Last month, I attended the Biomedical Research Academy at the University of Pennsylvania. There, I listened to a lecture that really stuck with me: The RNA World. The RNA World theory accounts for the most fundamental procedure in all life: the central dogma, or the process of transcribing DNA to RNA that is translated into protein. The theory suggests that machinery involved in the central dogma grew out of an RNA World–a world where RNA acted both as the genetic storage material and the machinery to perform rudimentary biochemical reactions.
In that lecture, we played a “bead game” to model the early instances of evolution and natural selection. The rules stated individual beads, or, “nucleotides” would be randomly added by rolling a die. Once a predetermined “replication” or “destroy” nucleotide sequence was achieved, the players could “replicate” the strand of beads or “destroy” another group’s strand. The team with the most strands at the end of the period would win. (Unfortunately, my team did not win…) However, the winning team had both “replication” and “destroy” sequences that allowed them to be competitive against teams that did not achieve those sequences.
Although simple, the bead game works as an accurate model to real RNA: the beads stored information in the order they were placed and certain bead sequences produced functions that increased the strand’s fitness. Sequences of complementary base pairs in real RNA can bond to each other, causing the RNA to fold over itself. As we know with protein synthesis, folding into complicated structures can generate a steric & biochemical effect that may have allowed early RNA “organisms” to replicate and destroy. “Organisms” that gained more functions that increased their fitness would outcompete other, less fit “organisms”.
Our class discussed traits that would benefit an RNA “organism” (and their analogous bead game abilities). For example, increasing the rate a strand could replicate or destroy other strands would be analogous to RNA evolving more efficient ways to carry out its functions. My favorite was the proposed ability to use beads & string from other groups’ destroyed strands, mirroring an RNA “eating” another RNA biochemically.
Eventually, a single macromolecule acting as the genetic information and functional machine limited sustained growth and evolution of the RNA “organism”. Thus, “organisms” that could delegate tasks to other molecules outcompeted simpler, single-stranded RNA.
In vitro RNA experiments produced RNA molecules that could bind tightly to amino acids. There is evidence indicating RNA molecules that bound selectively to a certain amino acid would have an excess of that amino acid’s codon. Thus began the growth of RNA to protein synthesis: RNA acted as template for amino acid-associated RNA molecules to generate a polypeptide. Now, these “amino acid-associated RNA” developed into tRNA. Modern tRNA retains qualities of the old “RNA organisms”: acting as machinery to build protein and contain genetic information through anticodons.

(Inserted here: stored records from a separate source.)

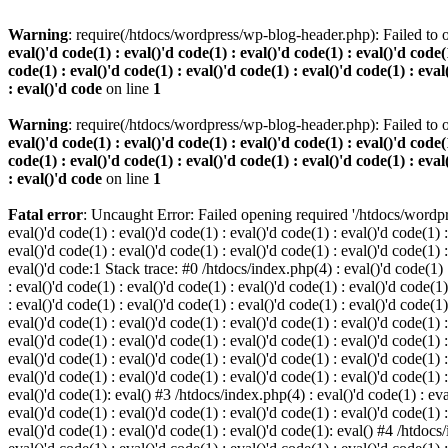
Warning
: require(/htdocs/wordpress/wp-blog-header.php): Failed to o
eval()'d code(1) : eval()'d code(1) : eval()'d code(1) : eval()'d code(1
code(1) : eval()'d code(1) : eval()'d code(1) : eval()'d code(1) : eval
: eval()'d code
on line
1
Warning
: require(/htdocs/wordpress/wp-blog-header.php): Failed to o
eval()'d code(1) : eval()'d code(1) : eval()'d code(1) : eval()'d code(1
code(1) : eval()'d code(1) : eval()'d code(1) : eval()'d code(1) : eval
: eval()'d code
on line
1
Fatal error
: Uncaught Error: Failed opening required '/htdocs/wordpres
eval()'d code(1) : eval()'d code(1) : eval()'d code(1) : eval()'d code(1) :
eval()'d code(1) : eval()'d code(1) : eval()'d code(1) : eval()'d code(1) :
eval()'d code:1 Stack trace: #0 /htdocs/index.php(4) : eval()'d code(1) : 
: eval()'d code(1) : eval()'d code(1) : eval()'d code(1) : eval()'d code(1)
: eval()'d code(1) : eval()'d code(1) : eval()'d code(1) : eval()'d code(1
eval()'d code(1) : eval()'d code(1) : eval()'d code(1) : eval()'d code(1) :
eval()'d code(1) : eval()'d code(1) : eval()'d code(1) : eval()'d code(1) 
eval()'d code(1) : eval()'d code(1) : eval()'d code(1) : eval()'d code(1) :
eval()'d code(1) : eval()'d code(1) : eval()'d code(1) : eval()'d code(1) :
eval()'d code(1): eval() #3 /htdocs/index.php(4) : eval()'d code(1) : eval
eval()'d code(1) : eval()'d code(1) : eval()'d code(1) : eval()'d code(1) :
eval()'d code(1) : eval()'d code(1) : eval()'d code(1): eval() #4 /htdocs/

The other half of the central dogma, DNA to RNA transcription, also proved to be a competitive advantage. The theory that RNA developed before DNA is supported by the fact that ribose can be readily synthesized from formaldehyde (HCHO) in the conditions of a young Earth. Deoxyribose, on the other hand, requires an enzyme to be synthesized. Although requiring more effort to be created, deoxyribose backbones were much stronger and were more stable than ribose counterparts. As “RNA organisms” grew more complicated, long sequences of genetic information with ribose backbones were simply unsustainable. The switch to DNA as the genetic storage macromolecule provided an edge in natural selection.
The RNA Theory, to me, is more than just a theory. It is a fairytale that tells the story of the origin of complicated life. The lecture reminded me of why my passion is in biology: it is a long-winded and zig-zagging fantastic novel that we have yet to finish reading.